AGNES et DIDIER DAUVISSAT - CHABLIS

The Dauvissat you will all want when it’s too late - Could Florent Dauvissat be the next great winemaker to bear that famous surname? NEAL MARTIN

I do feel that the average quality at this domaine is slowly rising. The petit Chablis here has always been a standout wine – but these days, it’s not alone! BILL NANSON

As to vintage style for the 2022 whites, for the average wine I would invoke 2015, 2018 or 2020 but, and this is key in my view,
without the excess alcohol levels. This renders them better-balanced than the 2015s or the 2018s and on a par with the 2020s. By contrast, the best 2022 whites could reasonably be compared with the better 2017s with perhaps a bit more mid-palate flesh. Most of the best 2022 whites should be ready within 8 to 12 years and the average example will likely be drinking well by ages 4 to 8. However, because they’re generally so well-balanced, they should actually drink reasonably well young too if that’s your preference.
To my way of thinking, perhaps the best attribute of the finest 2022 whites is just how refreshing they are. In sum, the best 2022s incorporate a bit of everything without too much of anything. BURGHOUND

 

I have been screeching about these for a while now, I think this is the fourth offer of these wines from me. A few years ago I hadn’t heard of the domaine and now they are on my hit list and have crept up to that pile of Rockstars (Kimmeridgian) who I hunt down to drink every year.

Instead of rehashing the same story I have told in the last few instalments, I’ll just reiterate, I believe that Didier is only a very distant relation of his more famous family but he did work and train at that all to famous estate.
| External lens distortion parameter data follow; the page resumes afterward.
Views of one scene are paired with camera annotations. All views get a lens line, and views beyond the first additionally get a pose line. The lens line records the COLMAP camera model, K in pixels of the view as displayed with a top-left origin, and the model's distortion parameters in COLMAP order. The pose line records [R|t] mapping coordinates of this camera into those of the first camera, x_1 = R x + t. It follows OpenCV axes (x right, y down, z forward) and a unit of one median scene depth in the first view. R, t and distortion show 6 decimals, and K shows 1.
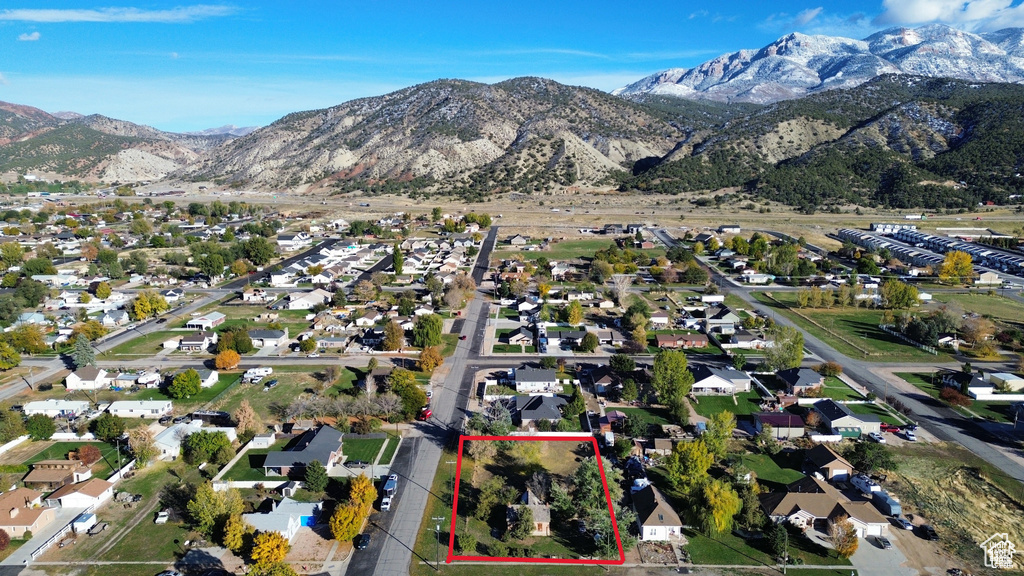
lens RADIAL K [[713.5, 0, 510.1], [0, 713.5, 291.9], [0, 0, 1]] dist [0.071721, -0.072814]
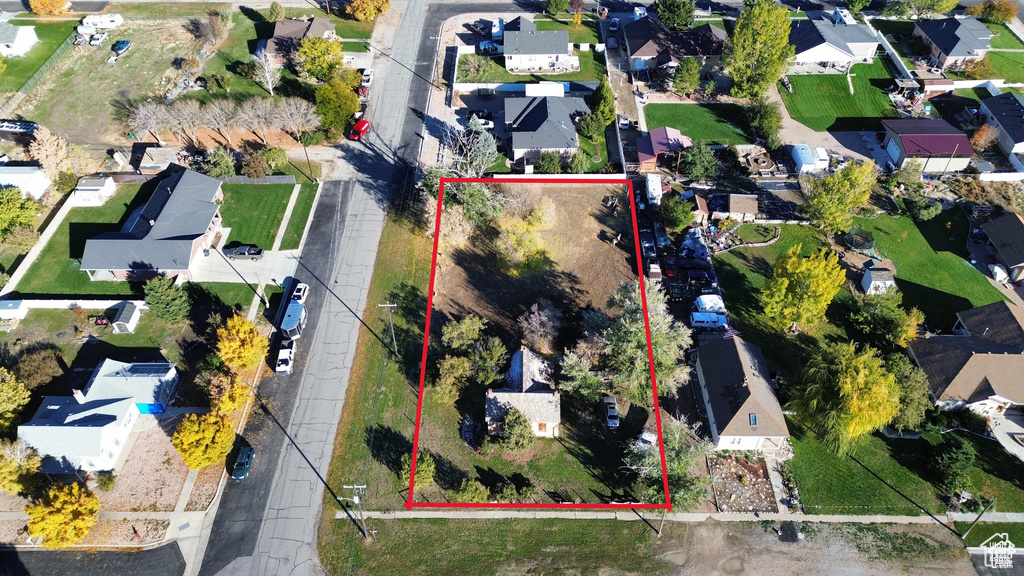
lens RADIAL K [[713.5, 0, 510.1], [0, 713.5, 291.9], [0, 0, 1]] dist [0.071721, -0.072814]
pose [[0.999948, -0.009089, 0.004593, 0.009648], [0.004857, 0.822068, 0.569368, -0.071962], [-0.008951, -0.569316, 0.822070, 0.423720]]
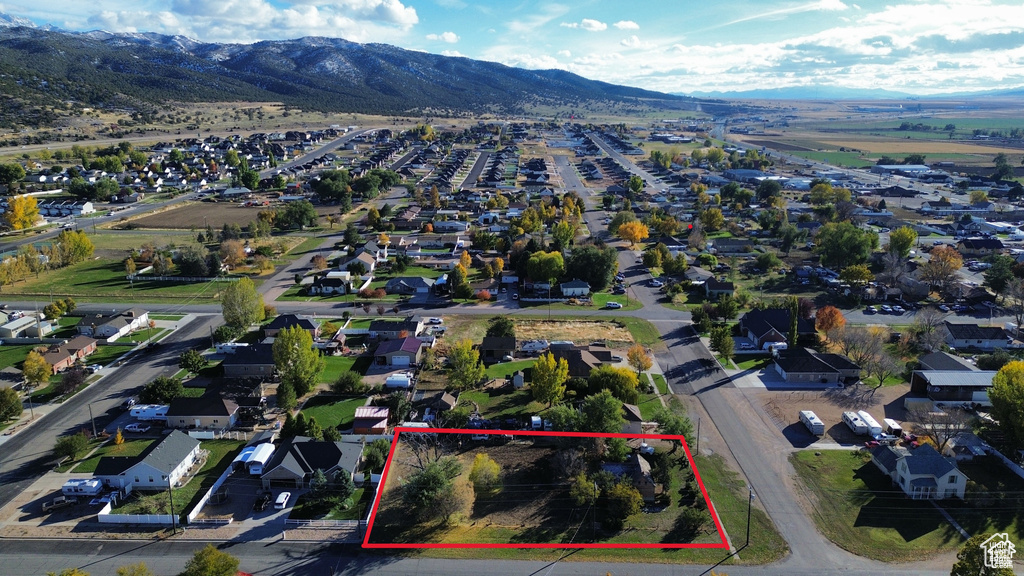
lens RADIAL K [[713.5, 0, 510.1], [0, 713.5, 291.9], [0, 0, 1]] dist [0.071721, -0.072814]
pose [[0.000533, -0.251733, 0.967796, -0.592583], [0.176939, 0.952550, 0.247670, -0.122360], [-0.984222, 0.171109, 0.045050, 0.799042]]
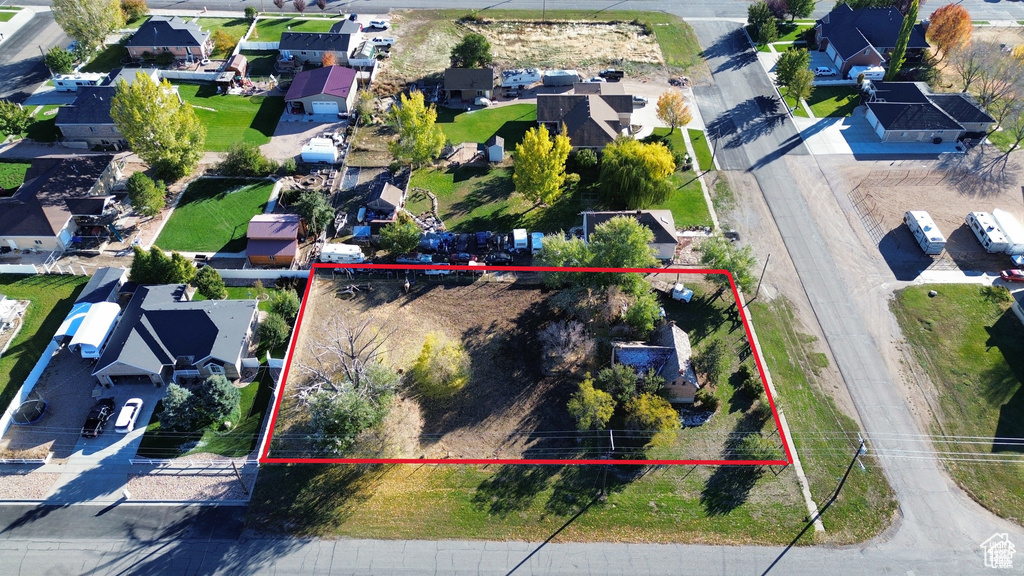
lens RADIAL K [[713.5, 0, 510.1], [0, 713.5, 291.9], [0, 0, 1]] dist [0.071721, -0.072814]
pose [[-0.013059, -0.685819, 0.727655, -0.275572], [0.175559, 0.714840, 0.676892, -0.120326], [-0.984382, 0.136586, 0.111067, 0.784068]]
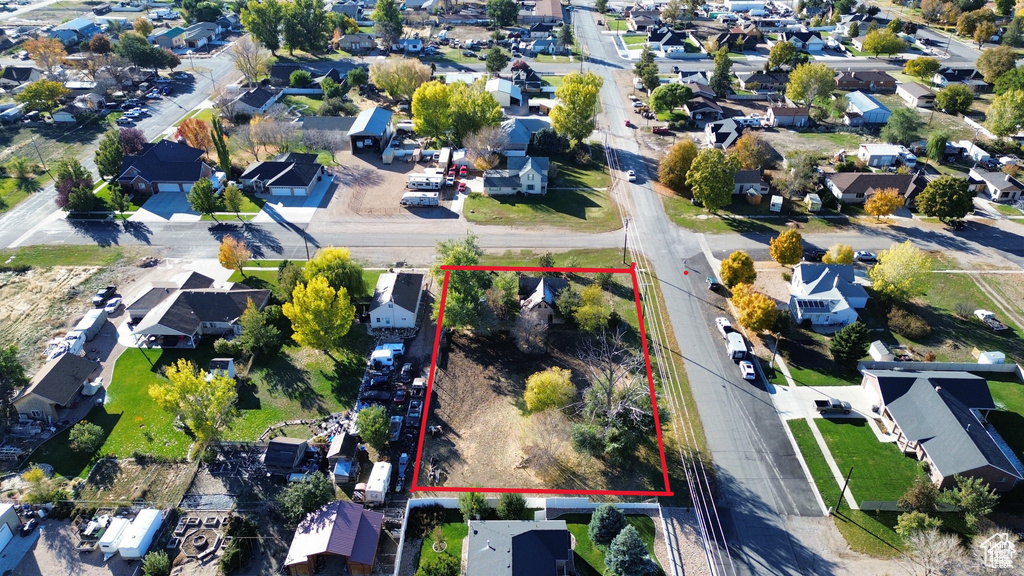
lens RADIAL K [[713.5, 0, 510.1], [0, 713.5, 291.9], [0, 0, 1]] dist [0.071721, -0.072814]
pose [[-0.999973, 0.004648, 0.005704, 0.045020], [0.007270, 0.743476, 0.668723, -0.204032], [-0.001133, 0.668746, -0.743490, 1.227093]]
His internship was under none other than Vincent Dauvissat, and while the styles are very different the quality is remarkable.

Son Florent has worked at the likes of Copain and Mugnier. I have said it before but it bears repeating. While resumes like that don’t necessarily equate to talent or quality, when you taste wines like this and you hear things like that then little pieces click together in your head. It may not always matter but it certainly doesn’t hurt to work with the very best of the best.

The portfolio here is with just the three wines, I will come to the Beauroy in a separate offer. Today I really want to focus on the two wines that I think make this domaine so remarkable.

The first is their Petit Chablis, calm down everyone, yes, I said their Petit. In many ways this is their thing. It is no ordinary Petit, rather the upmarket version. In the last few years I have decided that this is the only Petit I will drink. It genuinely looks like excellent AC Chablis. It has minerality, a chalky texture and plenty of fruit to back it up. I reckon anyone who enjoys Chablis should grab cases of this.

Their AC is another example of a moderate appellation with a significant twist to the storey. This is sourced from a single plot that rises up past the Grand Cru Blanchot, and kind of opposite the legendary Premier Cru, Montee de Tonnerre. It’s prime position for Chablis and especially advantageous for a AC bottling. I have found this to be sizzling and potently mineral. A wine that always looks unmistakably Chablis. It’s a must have for anyone who loves these wines now days.

What really gets me with A & D Dauvissat is their ability to hold freshness zip when while delivering on punch and power too. It’s a captivating combo that reminds me of some of my top tier addresses, and they do it every year. Texture and depth sliced through with a nervosity that sings of Chablis.

That is it, the spiel is done. I hope everyone gets on board, we get a lot of people coming back for these wines now, I always think that’s the best proof of the quality, repeat customers.